VCV(MLE) =  [[ 1.35925086e+03  8.12790429e+01 -5.74108166e+02 -2.64782329e+01
  -5.83723084e+01]
 [ 8.12790429e+01  4.86299871e+00  3.43641152e+01  1.58468272e+00
   3.50215722e+00]
 [-5.74108166e+02  3.43641152e+01  2.42915547e+02 -1.12004406e+01
  -2.49018339e+01]
 [-2.64782329e+01  1.58468272e+00 -1.12004406e+01  5.16474366e-01
  -1.14057927e+00]
 [-5.83723084e+01  3.50215722e+00 -2.49018339e+01 -1.14057927e+00
   4.60424776e+00]]
Standard error for b0 =  36.868019480573324
Standard error for b1 =  2.205220784981976
Standard error for b2 =  15.585748207508102
Standard error for b3 =  0.7186615101942881
Standard error for sigma estimate =  2.145751093896361


b). Use a likelihood ratio test to determine the probability that $\beta_0$ = 1.0, $\sigma^2$ = 0.01 and $\beta_1$ ,$\beta_2$,$\beta_3$ = 0. That is, what is the likelihood that age, number of children, and average winter temperature have no effect on the number of sick days?

In [306]:
(b0_h0, b1_h0, b2_h0, b3_ho, sig_h0) = (1.0, 0, 0, 0, np.sqrt(.01))
log_lik_h0 = -log_lik_norm((b0_h0, b1_h0, b2_h0, b3_ho, sig_h0), mle_args)
log_lik_mle = -log_lik_norm((b0_MLE, b1_MLE, b2_MLE, b3_MLE, sig_MLE), mle_args)
LR_val = 2 * (log_lik_mle - log_lik_h0)
pval_h0 = 1.0 - sts.chi2.cdf(LR_val, 5)
print('chi squared of H0 with 5 degrees of freedom p-value = ', pval_h0)
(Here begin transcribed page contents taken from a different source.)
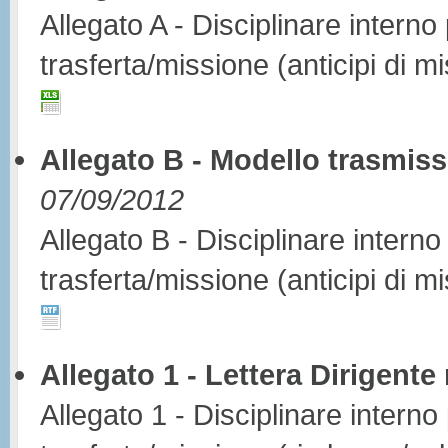
Allegato A - Disciplinare interno
trasferta/missione (anticipi di m
Allegato B - Modello trasmiss
07/09/2012
Allegato B - Disciplinare interno
trasferta/missione (anticipi di m
Allegato 1 - Lettera Dirigent
Allegato 1 - Disciplinare interno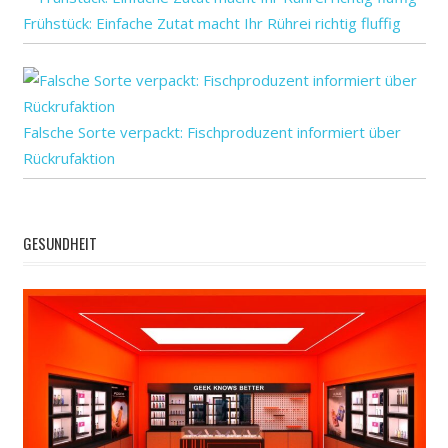
bezeichnen
Frühstück: Einfache Zutat macht Ihr Rührei richtig fluffig
als
‚der
unsrigen‘,
egal
Falsche Sorte verpackt: Fischproduzent informiert über
wie
Rückrufaktion
random
Sie
sind
GESUNDHEIT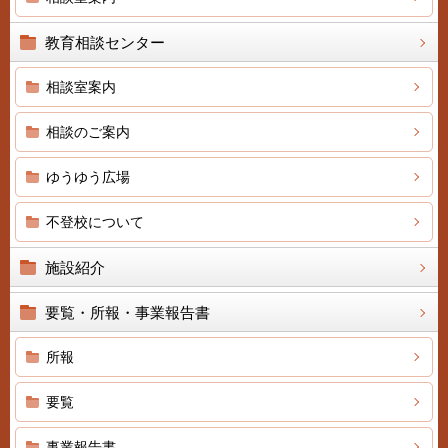
教育相談センター
相談室案内
相談のご案内
ゆうゆう広場
不登校について
施設紹介
要覧・所報・事業報告書
所報
要覧
事業報告書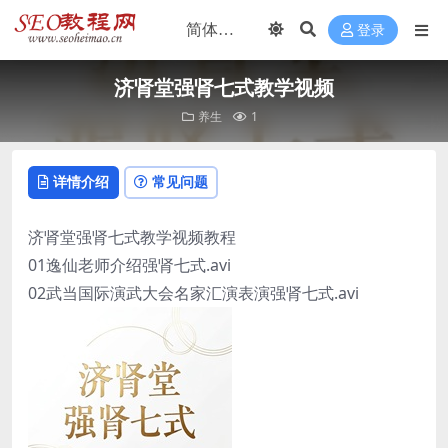
登录
济肾堂强肾七式教学视频
养生
1
详情介绍
常见问题
济肾堂强肾七式教学视频教程
01逸仙老师介绍强肾七式.avi
02武当国际演武大会名家汇演表演强肾七式.avi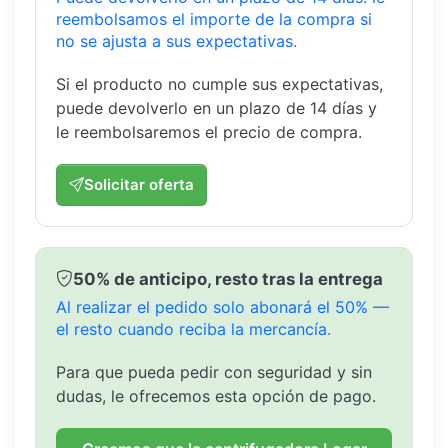
reembolsamos el importe de la compra si
no se ajusta a sus expectativas.
Si el producto no cumple sus expectativas,
puede devolverlo en un plazo de 14 días y
le reembolsaremos el precio de compra.
Solicitar oferta
50% de anticipo, resto tras la entrega
Al realizar el pedido solo abonará el 50% —
el resto cuando reciba la mercancía.
Para que pueda pedir con seguridad y sin
dudas, le ofrecemos esta opción de pago.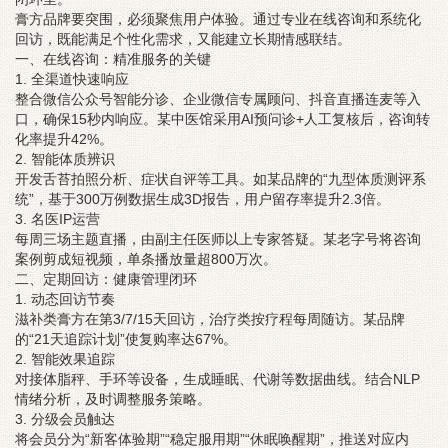
膏方品牌要突围，必须聚焦用户体验。通过专业在线咨询和系统化
回访，既能满足个性化需求，又能建立长期情感联结。
一、在线咨询：精准服务的关键
1. 全渠道快速响应
整合微信公众号智能分诊、企业微信专属顾问、抖音直播连麦等入
口，确保15秒内响应。某中医馆采用AI预问诊+人工复核后，咨询转
化率提升42%。
2. 智能体质辨识
开发舌苔拍照分析、症状自评等工具。如某品牌的“九型体质测评系
统”，基于300万例数据生成3D报告，用户留存率提升2.3倍。
3. 名医IP运营
每周三场主题直播，由副主任医师以上专家答疑。某老字号将咨询
案例剪成短视频，单条播放量超800万次。
二、定期回访：健康管理闭环
1. 动态回访节奏
滋补类膏方在第3/7/15天回访，治疗类按疗程每周随访。某品牌
的“21天追踪计划”使复购率达67%。
2. 智能效果追踪
对接体脂秤、手环等设备，生成睡眠、代谢等数据曲线。结合NLP
情绪分析，及时调整服务策略。
3. 分级会员触达
将会员分为“新客体验期”“稳定服用期”“休眠唤醒期”，推送对应内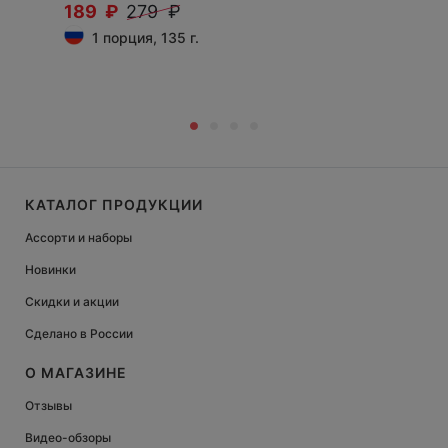
189 ₽
279 ₽
1 порция, 135 г.
КАТАЛОГ ПРОДУКЦИИ
Ассорти и наборы
Новинки
Скидки и акции
Сделано в России
О МАГАЗИНЕ
Отзывы
Видео-обзоры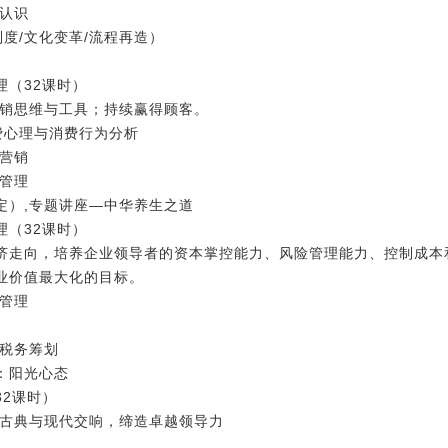
新认识
度/文化变革/流程再造）
理（32课时）
赢销思维与工具；持续赢得顾客。
费心理与消费行为分析
合营销
与管理
定）,专题讲座―中华养生之道
理（32课时）
济走向，培养企业领导者的资本掌控能力、风险管理能力、控制成本
业价值最大化的目标。
税管理
体税务筹划
：阳光心态
2课时）
―古典与现代交响，缔造卓越领导力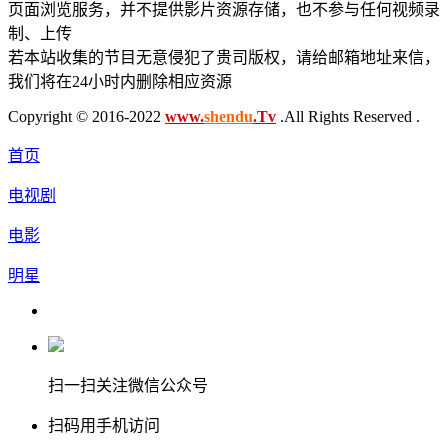
页面浏览服务，并不提供影片资源存储，也不参与任何视频录
制、上传
若本站收集的节目无意侵犯了贵司版权，请给邮箱地址来信，
我们将在24小时内删除相应资源
Copyright © 2016-2022
www.
shendu
.Tv
.All Rights Reserved .
首页
电视剧
电影
明星
扫一扫关注微信公众号
扫码用手机访问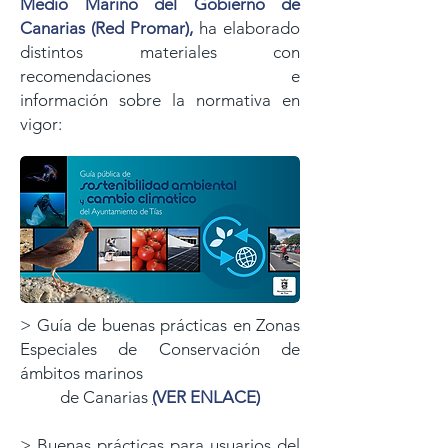
Medio Marino del Gobierno de
Canarias
(Red Promar),
ha elaborado
distintos materiales con
recomendaciones e
información
sobre la normativa en
vigor:
>
Guía de buenas prácticas en Zonas
Especiales de Conservación de
ámbitos marinos
de Canarias
(
VER ENLACE)
>
Buenas prácticas para usuarios del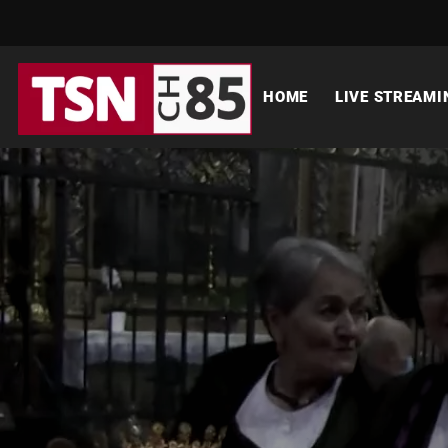
HOME
LIVE STREAMI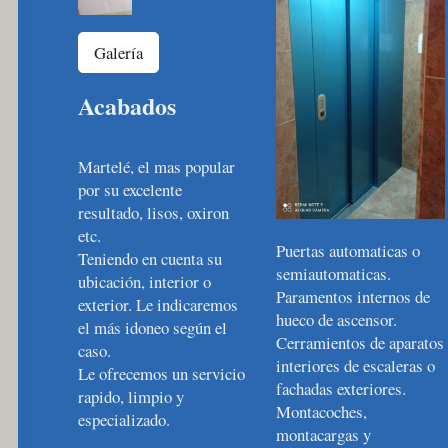
Galería
Acabados
Martelé, el mas popular
por su excelente
resultado, lisos, oxiron
etc.
Puertas automaticas o
Teniendo en cuenta su
semiautomaticas.
ubicación, interior o
Paramentos internos de
exterior. Le indicaremos
hueco de ascensor.
el más idoneo según el
Cerramientos de aparatos
caso.
interiores de escaleras o
Le ofrecemos un servicio
fachadas exteriores.
rapido, limpio y
Montacoches,
especializado.
montacargas y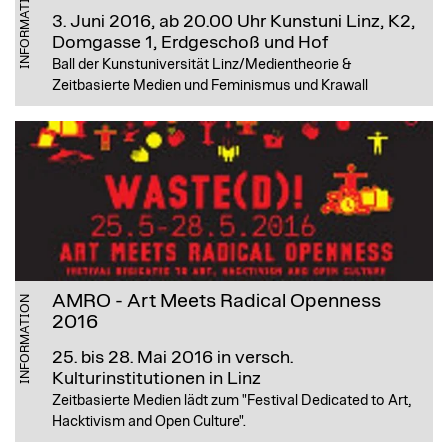
INFORMATION
3. Juni 2016, ab 20.00 Uhr
Kunstuni Linz, K2,
Domgasse 1, Erdgeschoß und Hof
Ball der Kunstuniversität Linz/Medientheorie &
Zeitbasierte Medien und Feminismus und Krawall
AMRO - Art Meets Radical Openness
INFORMATION
2016
25. bis 28. Mai 2016
in versch.
Kulturinstitutionen in Linz
Zeitbasierte Medien lädt zum "Festival Dedicated to Art,
Hacktivism and Open Culture".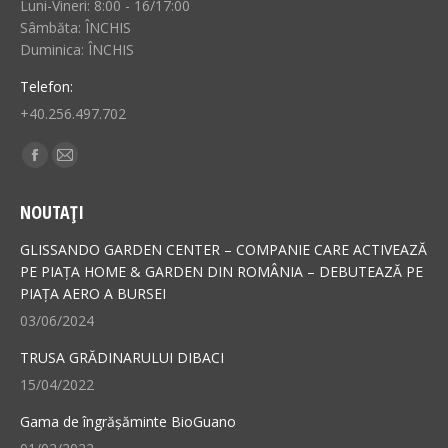
Luni-Vineri: 8:00 - 16/17:00
Sâmbăta: ÎNCHIS
Duminica: ÎNCHIS
Telefon:
+40.256.497.702
Find us on:
Facebook
Mail
page
page
NOUTAȚI
opens
opens
in
in
GLISSANDO GARDEN CENTER – COMPANIE CARE ACTIVEAZĂ
new
new
PE PIAȚA HOME & GARDEN DIN ROMÂNIA – DEBUTEAZĂ PE
PIAȚA AERO A BURSEI
window
window
03/06/2024
TRUSA GRĂDINARULUI DIBACI
15/04/2022
Gama de îngrășăminte BioGuano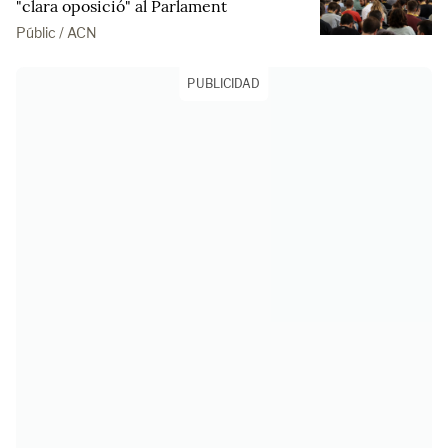
"clara oposició" al Parlament
Públic / ACN
PUBLICIDAD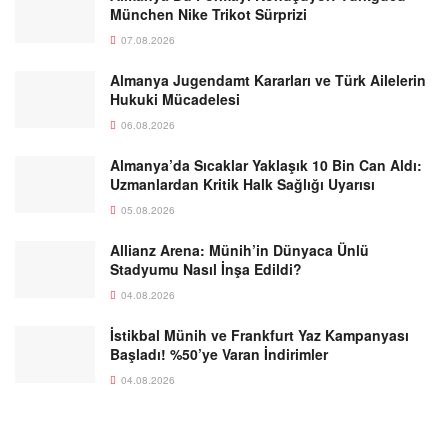
München Nike Trikot Sürprizi
07.08.2026
Almanya Jugendamt Kararları ve Türk Ailelerin
Hukuki Mücadelesi
06.08.2026
Almanya’da Sıcaklar Yaklaşık 10 Bin Can Aldı:
Uzmanlardan Kritik Halk Sağlığı Uyarısı
05.08.2026
Allianz Arena: Münih’in Dünyaca Ünlü
Stadyumu Nasıl İnşa Edildi?
04.08.2026
İstikbal Münih ve Frankfurt Yaz Kampanyası
Başladı! %50’ye Varan İndirimler
04.08.2026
chi squared of H0 with 5 degrees of freedom p-value =  0.0


Since there is virtually no chance that the null hypothesis as parameterized above is true given the MLE estimates, we can safely reject the null hypothesis that age, number of children, and average winter temperature have no effect on the number of sick days.